Subject retention and adherence in a randomized placebo-controlled trial of a disease-modifying osteoarthritis drug
Version of Record online: 8 DEC 2004
Copyright © 2004 by the American College of Rheumatology
Arthritis Care & Research
Volume 51, Issue 6, pages 933–940, 15 December 2004
How to Cite
Mazzuca, S. A., Brandt, K. D., Katz, B. P., Lane, K. A., Bradley, J. D., Heck, L. W., Hugenberg, S. T., Manzi, S., Moreland, L. W., Oddis, C. V., Schnitzer, T. J., Sharma, L., Wolfe, F. and Yocum, D. E. (2004), Subject retention and adherence in a randomized placebo-controlled trial of a disease-modifying osteoarthritis drug. Arthritis & Rheumatism, 51: 933–940. doi: 10.1002/art.20831
- Issue online: 8 DEC 2004
- Version of Record online: 8 DEC 2004
- Manuscript Accepted: 29 MAY 2004
- Manuscript Received: 12 MAR 2004
- NIH. Grant Numbers: R01-AR-43348, P60-AR-20582, R01-AR-44370
- Knee osteoarthritis;
- Disease modification;
- Clinical trial;
To describe the methods by which remarkable levels of subject retention and adherence were achieved in a 30-month multicenter randomized placebo-controlled trial (RCT) of a disease-modifying osteoarthritis drug (DMOAD).

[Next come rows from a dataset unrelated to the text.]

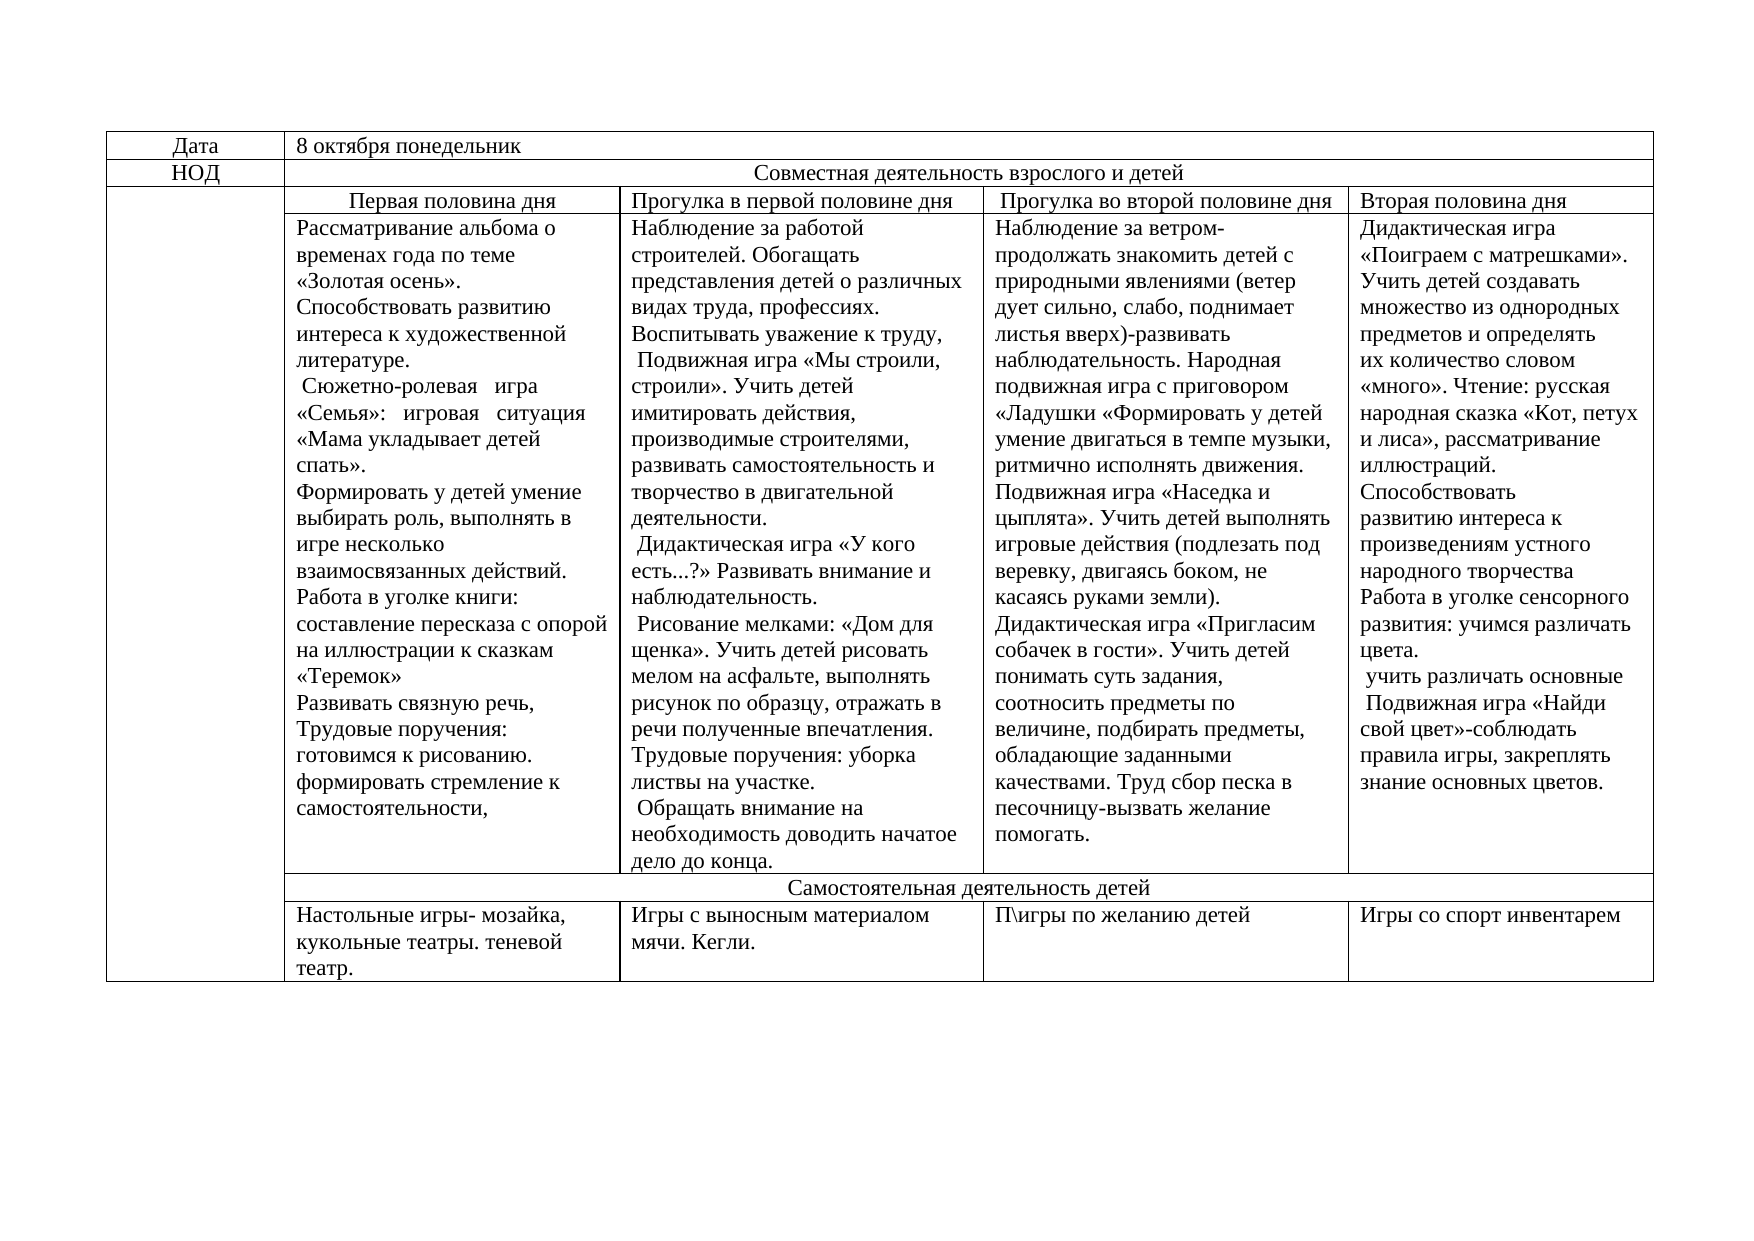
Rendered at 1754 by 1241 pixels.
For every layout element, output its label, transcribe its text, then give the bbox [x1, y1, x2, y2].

table_cell Игры с выносным материалом мячи. Кегли. [621, 902, 983, 981]
table_cell Прогулка во второй половине дня [984, 187, 1348, 213]
table_cell Первая половина дня [285, 187, 619, 213]
table_cell Дидактическая игра «Поиграем с матрешками». Учить детей создавать множество из однородных предметов и определять их количество словом «много». Чтение: русская народная сказка «Кот, петух и лиса», рассматривание иллюстраций. Способствовать развитию интереса к произведениям устного народного творчества Работа в уголке сенсорного развития: учимся различать цвета. учить различать основные Подвижная игра «Найди свой цвет»-соблюдать правила игры, закреплять знание основных цветов. [1349, 214, 1653, 873]
table_cell НОД [107, 160, 284, 186]
table_cell Наблюдение за работой строителей. Обогащать представления детей о различных видах труда, профессиях. Воспитывать уважение к труду, Подвижная игра «Мы строили, строили». Учить детей имитировать действия, производимые строителями, развивать самостоятельность и творчество в двигательной деятельности. Дидактическая игра «У кого есть...?» Развивать внимание и наблюдательность. Рисование мелками: «Дом для щенка». Учить детей рисовать мелом на асфальте, выполнять рисунок по образцу, отражать в речи полученные впечатления. Трудовые поручения: уборка листвы на участке. Обращать внимание на необходимость доводить начатое дело до конца. [621, 214, 983, 873]
table_cell Прогулка в первой половине дня [621, 187, 983, 213]
table_cell [107, 187, 284, 981]
table_header Дата [107, 132, 284, 158]
table_cell Настольные игры- мозайка, кукольные театры. теневой театр. [285, 902, 619, 981]
table_cell Наблюдение за ветром-продолжать знакомить детей с природными явлениями (ветер дует сильно, слабо, поднимает листья вверх)-развивать наблюдательность. Народная подвижная игра с приговором «Ладушки «Формировать у детей умение двигаться в темпе музыки, ритмично исполнять движения. Подвижная игра «Наседка и цыплята». Учить детей выполнять игровые действия (подлезать под веревку, двигаясь боком, не касаясь руками земли). Дидактическая игра «Пригласим собачек в гости». Учить детей понимать суть задания, соотносить предметы по величине, подбирать предметы, обладающие заданными качествами. Труд сбор песка в песочницу-вызвать желание помогать. [984, 214, 1348, 873]
table_cell Вторая половина дня [1349, 187, 1653, 213]
table_header 8 октября понедельник [285, 132, 1653, 158]
table_cell Игры со спорт инвентарем [1349, 902, 1653, 981]
table_cell Самостоятельная деятельность детей [285, 874, 1653, 901]
table_cell Рассматривание альбома о временах года по теме «Золотая осень». Способствовать развитию интереса к художественной литературе. Сюжетно-ролевая игра «Семья»: игровая ситуация «Мама укладывает детей спать». Формировать у детей умение выбирать роль, выполнять в игре несколько взаимосвязанных действий. Работа в уголке книги: составление пересказа с опорой на иллюстрации к сказкам «Теремок» Развивать связную речь, Трудовые поручения: готовимся к рисованию. формировать стремление к самостоятельности, [285, 214, 619, 873]
table_cell Совместная деятельность взрослого и детей [285, 160, 1653, 186]
table_cell П\игры по желанию детей [984, 902, 1348, 981]
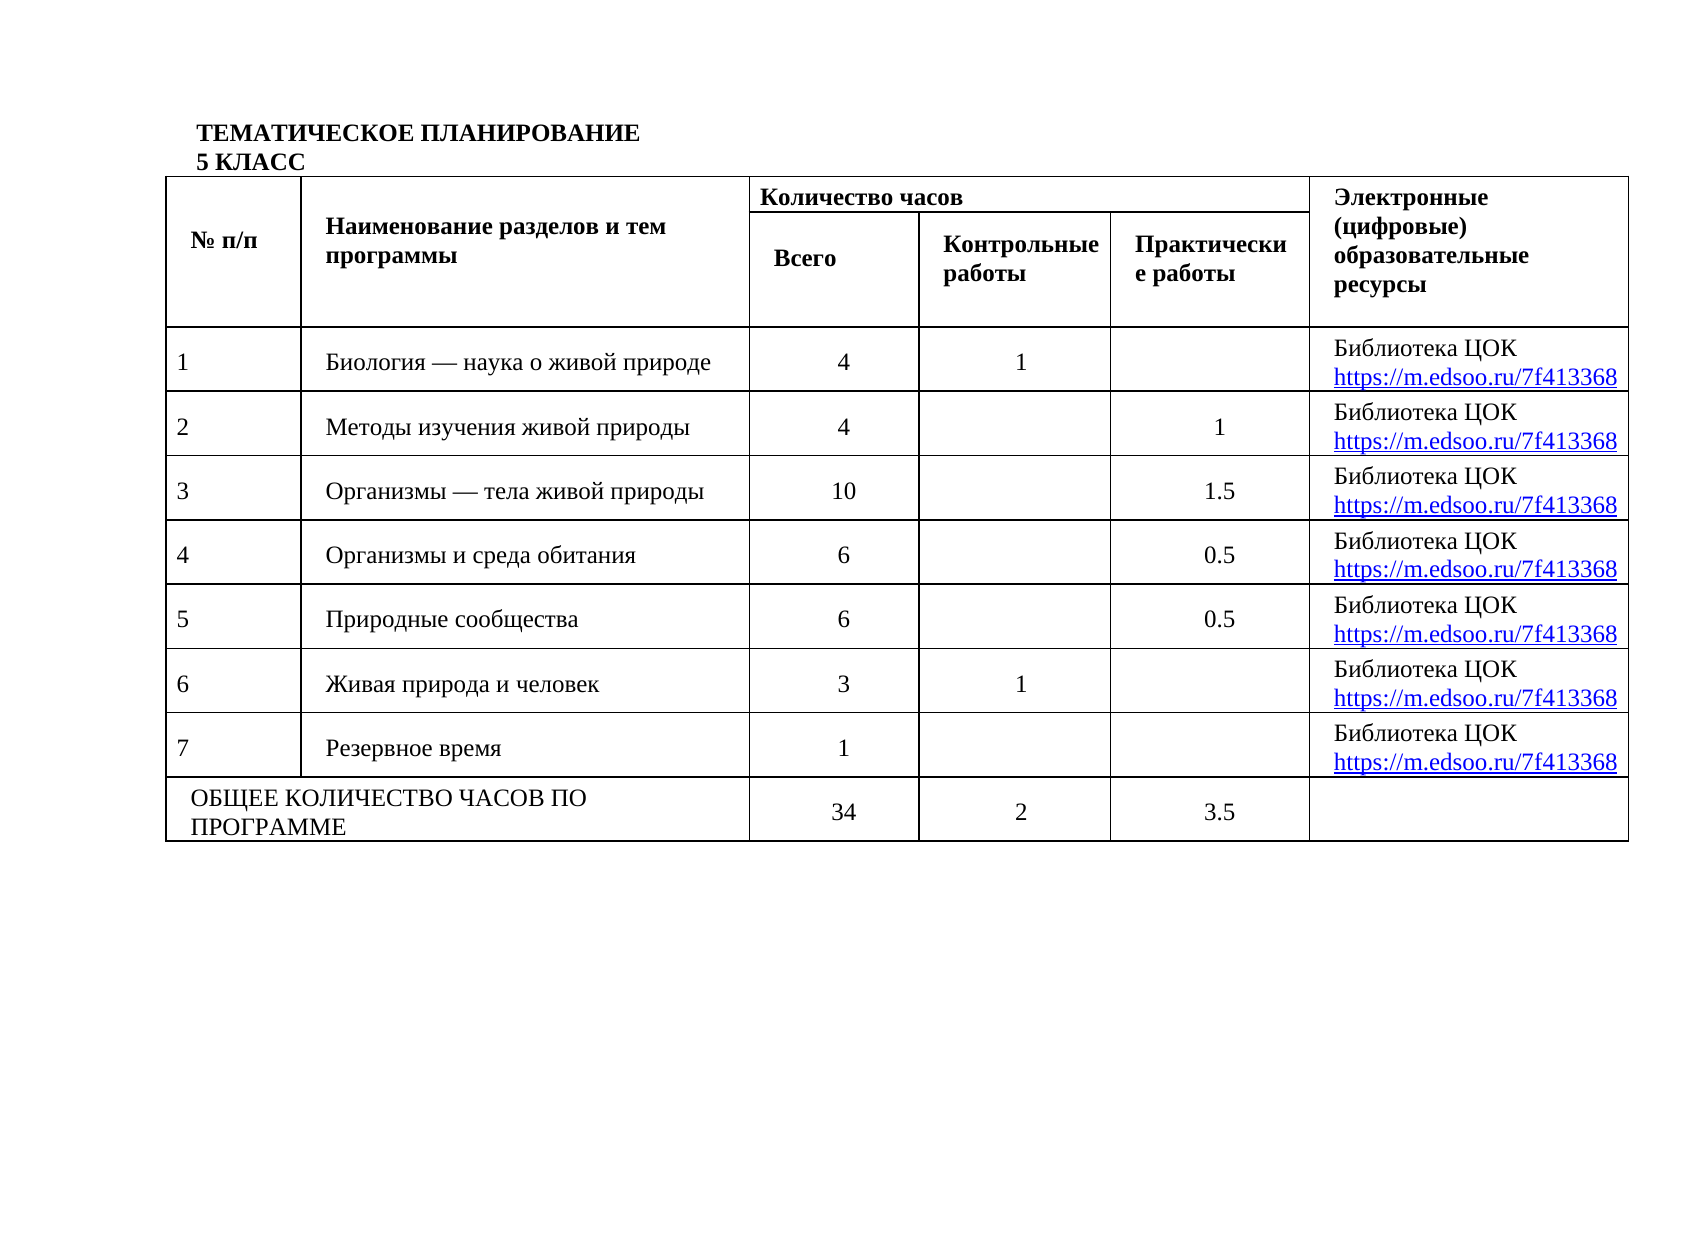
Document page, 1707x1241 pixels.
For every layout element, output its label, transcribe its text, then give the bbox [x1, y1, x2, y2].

text ТЕМАТИЧЕСКОЕ ПЛАНИРОВАНИЕ [190, 118, 1618, 147]
table_cell Природные сообщества [302, 585, 749, 647]
table_cell Библиотека ЦОК https://m.edsoo.ru/7f413368 [1310, 713, 1628, 776]
table_cell [920, 392, 1110, 455]
table_cell Библиотека ЦОК https://m.edsoo.ru/7f413368 [1310, 649, 1628, 712]
table_cell 0.5 [1111, 521, 1309, 583]
table_cell 1 [167, 328, 300, 390]
table_cell 10 [750, 456, 918, 519]
table_cell 6 [750, 521, 918, 583]
table_cell 34 [750, 778, 918, 840]
table_cell Практические работы [1111, 213, 1309, 326]
table_cell 6 [167, 649, 300, 712]
table_cell 2 [167, 392, 300, 455]
table_cell 6 [750, 585, 918, 647]
table_cell 3.5 [1111, 778, 1309, 840]
table_cell 0.5 [1111, 585, 1309, 647]
table_cell [920, 456, 1110, 519]
table_cell ОБЩЕЕ КОЛИЧЕСТВО ЧАСОВ ПО ПРОГРАММЕ [167, 778, 749, 840]
table_cell Методы изучения живой природы [302, 392, 749, 455]
table_cell Библиотека ЦОК https://m.edsoo.ru/7f413368 [1310, 328, 1628, 390]
table_header Электронные (цифровые) образовательные ресурсы [1310, 177, 1628, 326]
table_cell Библиотека ЦОК https://m.edsoo.ru/7f413368 [1310, 392, 1628, 455]
table_cell [1310, 778, 1628, 840]
text 5 КЛАСС [190, 147, 1618, 176]
table_cell 1 [750, 713, 918, 776]
table_cell 7 [167, 713, 300, 776]
table_cell Биология — наука о живой природе [302, 328, 749, 390]
table_cell Библиотека ЦОК https://m.edsoo.ru/7f413368 [1310, 521, 1628, 583]
table_header № п/п [167, 177, 300, 326]
table_header Количество часов [750, 177, 1309, 211]
table_cell [1111, 713, 1309, 776]
table_cell [920, 521, 1110, 583]
table_cell Резервное время [302, 713, 749, 776]
table_cell 1 [1111, 392, 1309, 455]
table_cell Библиотека ЦОК https://m.edsoo.ru/7f413368 [1310, 456, 1628, 519]
table_cell [1111, 328, 1309, 390]
table_cell Организмы — тела живой природы [302, 456, 749, 519]
table_cell Организмы и среда обитания [302, 521, 749, 583]
table_cell Живая природа и человек [302, 649, 749, 712]
table_cell Контрольные работы [920, 213, 1110, 326]
table_cell 4 [167, 521, 300, 583]
table_cell 4 [750, 328, 918, 390]
table_cell 3 [167, 456, 300, 519]
table_cell Всего [750, 213, 918, 326]
table_cell 1.5 [1111, 456, 1309, 519]
table_cell 2 [920, 778, 1110, 840]
table_header Наименование разделов и тем программы [302, 177, 749, 326]
table_cell 1 [920, 649, 1110, 712]
table_cell 3 [750, 649, 918, 712]
table_cell Библиотека ЦОК https://m.edsoo.ru/7f413368 [1310, 585, 1628, 647]
table_cell 5 [167, 585, 300, 647]
table_cell [1111, 649, 1309, 712]
table_cell [920, 713, 1110, 776]
table_cell [920, 585, 1110, 647]
table_cell 1 [920, 328, 1110, 390]
table_cell 4 [750, 392, 918, 455]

Subjects were obese 45–64-year-old women with unilateral knee osteoarthritis. Before randomization, each volunteer completed a 4-week “faintness-of-heart” (FOH) test, during which she was required to demonstrate reliable appointment keeping and ≥80% adherence to the dosing regimen. Subjects who passed the FOH test were randomized to treatment with doxycycline or placebo for 30 months. The double-blind phase entailed 15 bimonthly followup visits; intervisit adherence data were downloaded from the dosing monitor and used to estimate therapeutic coverage and to identify correctable patterns of nonadherence. Subjects received token incentives and a small cash payment at each followup visit. Measures to prevent or treat side effects of doxycycline were dispensed free of charge. Study coordinators monitored safety and reinforced participation through between-visit telephone calls.
Of 463 eligible volunteers, 32 (7%) failed the FOH test and were excluded from the double-blind phase. Among the 431 subjects randomized to treatment groups, 307 (71%) completed the 30-month RCT and 124 discontinued the study drug prematurely. Nearly half of the dropouts returned for their 16- and 30-month radiographs, resulting in loss to followup of 14.8% of randomized subjects. The 2 treatment groups did not differ significantly with respect to rates of discontinuation or retention. Therapeutic coverage over 30 months was very high in both groups.
The rate of discontinuation in this 30-month RCT (29%) was lower than that of any DMOAD trial of ≥2 years duration published to date. The proportion of subjects for whom 30-month radiographs were available (85%) and adherence to the dosing regimen (mean >80%) also were remarkably high.